When it’s time to review a specific PR, you can restore the agent context from that point:

# Checkout the .claude directory as it was during the PR
$ git worktree add .claude-pr123 <commit-hash> -- .claude

# Start the agent with that context
$ cd /path/to/your/project
$ CLAUDE_CONFIG_DIR=.claude-pr123 claude --resume

Now you’re talking to an agent that has the same instructions, memory, and project context it had when the code was written. The conversation can pick up from where it stopped, even if the original session was compacted weeks ago.

Combined with --resume and the same working directory, the reconstruction is complete. The agent gets back exactly where it left off: same conversation history, same project context, same memory. As far as the agent is concerned, it never left.

Why this works

This sounds like overhead. It definitely is. But it’s time well spent: it shares knowledge, builds a sense of ownership in the team, and consolidates coding practices for future AI-assisted sessions.

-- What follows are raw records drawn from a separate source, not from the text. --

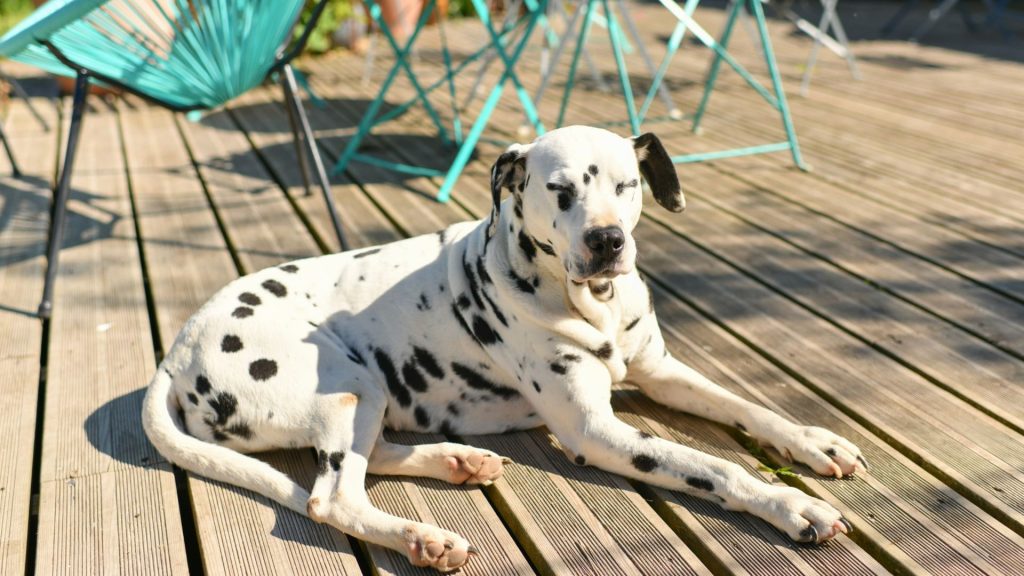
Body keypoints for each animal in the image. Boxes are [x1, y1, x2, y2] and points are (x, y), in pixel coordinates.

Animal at [144, 125, 864, 569]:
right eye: (561, 191)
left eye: (627, 185)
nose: (608, 241)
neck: (593, 303)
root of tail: (174, 355)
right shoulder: (596, 430)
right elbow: (713, 466)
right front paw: (790, 505)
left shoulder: (660, 371)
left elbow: (750, 408)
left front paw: (813, 441)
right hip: (348, 379)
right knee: (334, 496)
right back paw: (421, 537)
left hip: (364, 394)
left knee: (370, 456)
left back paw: (457, 461)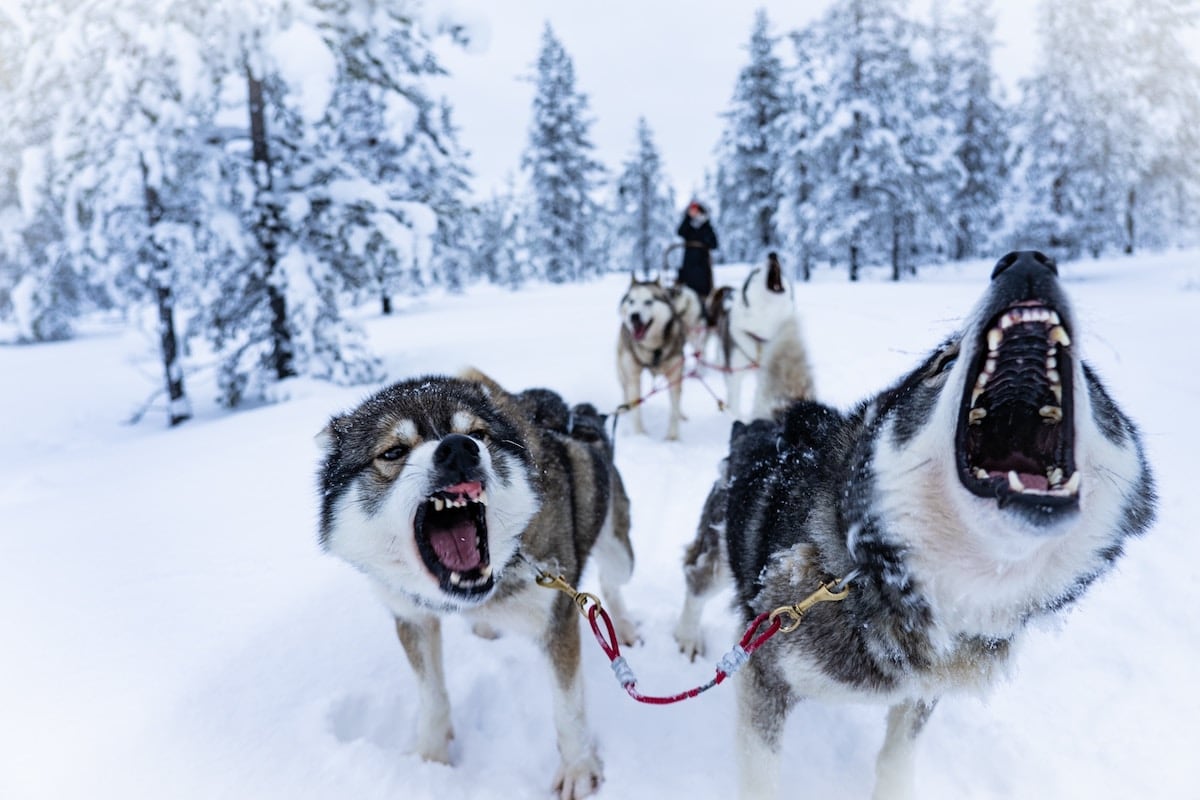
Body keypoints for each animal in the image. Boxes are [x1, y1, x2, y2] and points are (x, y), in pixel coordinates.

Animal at [319, 371, 638, 796]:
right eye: (393, 451)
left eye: (477, 434)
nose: (457, 448)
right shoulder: (412, 618)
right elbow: (432, 697)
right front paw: (430, 758)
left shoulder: (557, 621)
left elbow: (568, 709)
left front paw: (578, 769)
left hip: (619, 554)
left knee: (612, 584)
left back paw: (623, 627)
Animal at [619, 278, 700, 441]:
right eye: (631, 301)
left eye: (648, 301)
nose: (634, 316)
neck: (652, 348)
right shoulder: (633, 376)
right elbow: (636, 408)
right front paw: (640, 435)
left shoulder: (674, 374)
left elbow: (674, 407)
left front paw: (672, 437)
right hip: (622, 370)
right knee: (624, 389)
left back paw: (681, 415)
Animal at [710, 253, 816, 419]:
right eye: (756, 271)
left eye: (783, 273)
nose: (772, 254)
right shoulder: (735, 373)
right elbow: (735, 399)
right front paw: (735, 418)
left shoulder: (766, 373)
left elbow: (760, 398)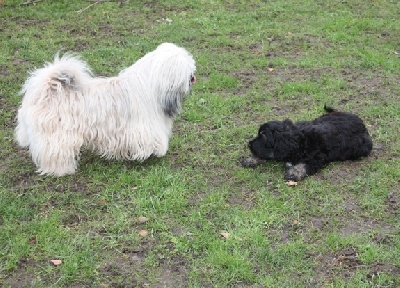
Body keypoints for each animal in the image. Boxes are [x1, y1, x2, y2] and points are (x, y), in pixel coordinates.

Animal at [15, 42, 197, 176]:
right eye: (186, 65)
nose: (193, 74)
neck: (150, 85)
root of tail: (46, 89)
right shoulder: (143, 129)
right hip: (57, 136)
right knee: (54, 152)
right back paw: (61, 170)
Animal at [242, 107, 374, 181]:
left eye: (263, 137)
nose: (249, 144)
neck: (300, 141)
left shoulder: (318, 157)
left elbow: (305, 164)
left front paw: (294, 172)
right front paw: (251, 160)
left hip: (362, 149)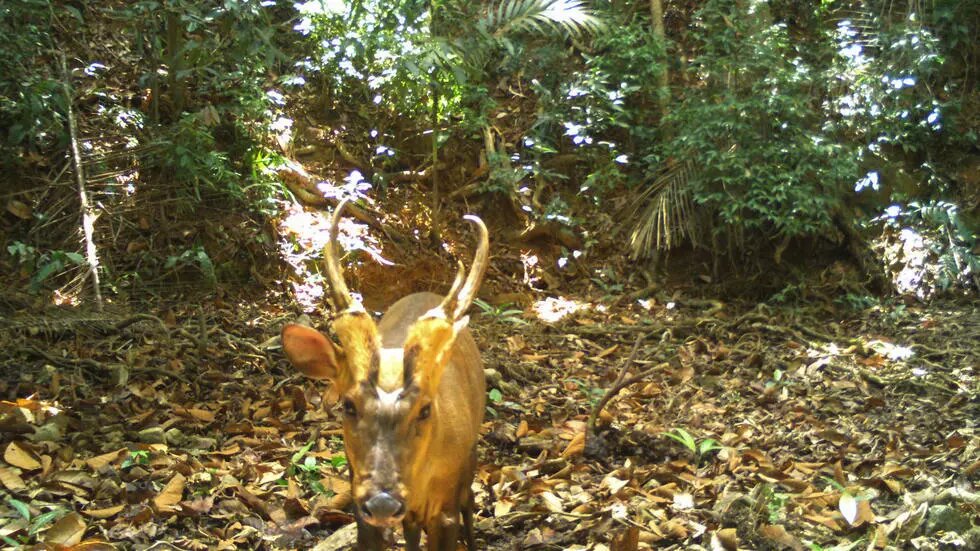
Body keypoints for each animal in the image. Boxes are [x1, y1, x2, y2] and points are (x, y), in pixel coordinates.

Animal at [280, 203, 486, 551]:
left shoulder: (445, 507)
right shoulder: (358, 493)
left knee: (469, 500)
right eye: (349, 406)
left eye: (425, 409)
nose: (383, 504)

The alternative is discovering architectural drift three months later during an incident, when the cost of understanding and fixing is orders of magnitude higher. A weekly one-hour session where the team collectively builds a mental model of what the agent produced is cheap compared to a post-mortem where nobody can explain why the system behaved the way it did.

It also changes the team’s relationship with the AI-generated code. Instead of treating it as a black box that appeared from a PR, the team engages with it, questions it, and either endorses the decisions or corrects them. The ownership transfers from “the agent wrote it” to “the team reviewed it and agreed.” That’s a fundamentally different posture.

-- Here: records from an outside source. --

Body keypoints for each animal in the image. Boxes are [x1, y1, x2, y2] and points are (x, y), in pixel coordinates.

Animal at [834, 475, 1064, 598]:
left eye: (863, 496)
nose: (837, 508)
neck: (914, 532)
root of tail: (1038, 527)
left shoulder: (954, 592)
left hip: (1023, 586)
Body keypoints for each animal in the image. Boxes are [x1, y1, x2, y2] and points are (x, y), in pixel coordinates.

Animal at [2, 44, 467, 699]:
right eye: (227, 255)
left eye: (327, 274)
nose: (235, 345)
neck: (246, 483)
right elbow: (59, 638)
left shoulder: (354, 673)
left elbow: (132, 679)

And the agents are actually good at this kind of conversation. They can explain their reasoning, walk through trade-offs, and respond to different “what if” scenarios. They’re often better at explaining code than writing documentation about it, because the explanation is interactive and the reviewer can push back in real time.

The real issue

None of this should be necessary if we were reviewing AI code with the same rigor we apply (or should apply) to human code. But the speed differential makes traditional review impractical at scale. The volume is too high. The pace is too fast. Something has to give.

What shouldn’t give is understanding. If the team members don’t understand the code they ship, they don’t own it. Without ownership, they can’t really maintain it. If code is not properly maintained, the next incident becomes some sort of archaeology expedition.

Book the meeting and talk to your agents. It’s maybe the least glamorous practice in the AI-assisted engineering toolkit, but it might become a very important one.